Microwave-field quantum metrology with inherent robustness against detection losses enabled by Rydberg interactions

TL;DR

This paper demonstrates a quantum sensing method using Rydberg atoms that inherently resists detection losses, achieving high sensitivity through a novel error-prevention protocol involving non-linear lossy channels.

Contribution

It introduces a new quantum metrology protocol leveraging Rydberg interactions to mitigate detection losses, enhancing measurement precision without requiring a quantum computer.

Findings

Achieved a sensitivity of 39 nV/cm/Hz^{−1/2} with Rydberg atoms.

Implemented an error-prevention protocol that introduces a non-linear lossy channel.

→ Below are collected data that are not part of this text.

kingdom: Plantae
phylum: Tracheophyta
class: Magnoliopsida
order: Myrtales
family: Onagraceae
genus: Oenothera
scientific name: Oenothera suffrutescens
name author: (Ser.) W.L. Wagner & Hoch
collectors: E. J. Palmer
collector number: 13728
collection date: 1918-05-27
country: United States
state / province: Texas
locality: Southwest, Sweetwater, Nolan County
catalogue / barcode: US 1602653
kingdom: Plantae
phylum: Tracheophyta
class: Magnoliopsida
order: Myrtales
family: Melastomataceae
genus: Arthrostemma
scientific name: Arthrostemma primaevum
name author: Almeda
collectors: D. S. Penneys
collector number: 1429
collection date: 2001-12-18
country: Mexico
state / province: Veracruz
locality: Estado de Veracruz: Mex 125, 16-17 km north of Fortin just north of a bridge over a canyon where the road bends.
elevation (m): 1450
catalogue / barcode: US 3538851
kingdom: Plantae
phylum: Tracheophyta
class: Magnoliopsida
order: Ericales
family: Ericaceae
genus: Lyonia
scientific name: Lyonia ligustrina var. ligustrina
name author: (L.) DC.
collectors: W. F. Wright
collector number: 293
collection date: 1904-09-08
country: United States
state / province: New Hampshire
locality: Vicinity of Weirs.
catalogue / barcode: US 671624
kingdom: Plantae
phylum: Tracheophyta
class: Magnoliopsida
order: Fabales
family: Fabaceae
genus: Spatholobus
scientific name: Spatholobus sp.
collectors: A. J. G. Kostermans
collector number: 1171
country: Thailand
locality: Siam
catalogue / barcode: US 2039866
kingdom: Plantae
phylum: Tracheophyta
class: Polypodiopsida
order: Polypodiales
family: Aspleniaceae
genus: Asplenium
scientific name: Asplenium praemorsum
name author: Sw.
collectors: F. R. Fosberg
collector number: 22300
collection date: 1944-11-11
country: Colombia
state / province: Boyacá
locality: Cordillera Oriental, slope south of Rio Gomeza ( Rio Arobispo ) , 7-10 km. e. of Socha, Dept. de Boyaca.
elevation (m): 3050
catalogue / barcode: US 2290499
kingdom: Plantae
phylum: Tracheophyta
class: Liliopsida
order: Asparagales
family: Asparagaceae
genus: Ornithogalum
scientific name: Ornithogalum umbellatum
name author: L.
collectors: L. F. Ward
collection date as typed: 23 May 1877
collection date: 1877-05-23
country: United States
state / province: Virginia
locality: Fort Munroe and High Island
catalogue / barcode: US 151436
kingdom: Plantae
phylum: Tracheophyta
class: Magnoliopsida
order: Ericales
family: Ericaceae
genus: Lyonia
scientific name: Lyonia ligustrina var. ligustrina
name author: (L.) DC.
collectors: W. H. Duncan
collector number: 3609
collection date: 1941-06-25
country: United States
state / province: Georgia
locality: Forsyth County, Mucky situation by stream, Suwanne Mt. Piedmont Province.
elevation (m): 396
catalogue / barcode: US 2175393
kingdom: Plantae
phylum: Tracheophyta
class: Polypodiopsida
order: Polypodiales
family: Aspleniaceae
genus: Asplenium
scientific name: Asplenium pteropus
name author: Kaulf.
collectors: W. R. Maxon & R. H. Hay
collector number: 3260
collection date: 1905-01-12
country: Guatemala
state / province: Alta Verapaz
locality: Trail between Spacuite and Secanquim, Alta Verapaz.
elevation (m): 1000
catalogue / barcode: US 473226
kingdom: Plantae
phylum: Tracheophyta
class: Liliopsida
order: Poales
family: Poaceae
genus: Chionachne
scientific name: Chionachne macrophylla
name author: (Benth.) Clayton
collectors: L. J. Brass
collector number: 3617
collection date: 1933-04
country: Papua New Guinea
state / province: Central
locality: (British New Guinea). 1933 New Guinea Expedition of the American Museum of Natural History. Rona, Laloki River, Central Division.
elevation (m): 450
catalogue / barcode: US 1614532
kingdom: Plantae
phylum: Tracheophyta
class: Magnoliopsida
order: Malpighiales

Enhanced Fisher information by a factor of 3.3 through the protocol.

Abstract

Quantum sensing and metrology present one of the most promising near-term applications in the field of quantum technologies, with quantum sensors enabling unprecedented precision in measurements of electric, magnetic or gravitational fields and displacements. Experimental loss at the detection stage remains one of the key obstacles to achieving a truly quantum advantage in many practical scenarios. Here, we combine the capabilities of Rydberg atoms to both sense external fields and be used for quantum information processing, thereby largely overcoming the issue of detection losses. While utilising the large dipole moments of Rydberg atoms in an ensemble to achieve a $\SI{39}{\nV\per\cm \hertz\tothe{-1/2}}$ sensitivity, we employ inter-atomic dipolar interactions to take advantage of an error-prevention protocol that protects information against conventional losses at the detection stage. Counterintuitively, the protocol's idea is based on introducing an additional non-linear, lossy quantum channel, which results in a 3.3-fold enhancement of Fisher information. The presented results pave the way for broader adoption of quantum-information-inspired enhancements enabled by intrinsic interactions present in a sensor system, and more broadly in practical quantum metrology and communication, without the need for a general-purpose quantum computer.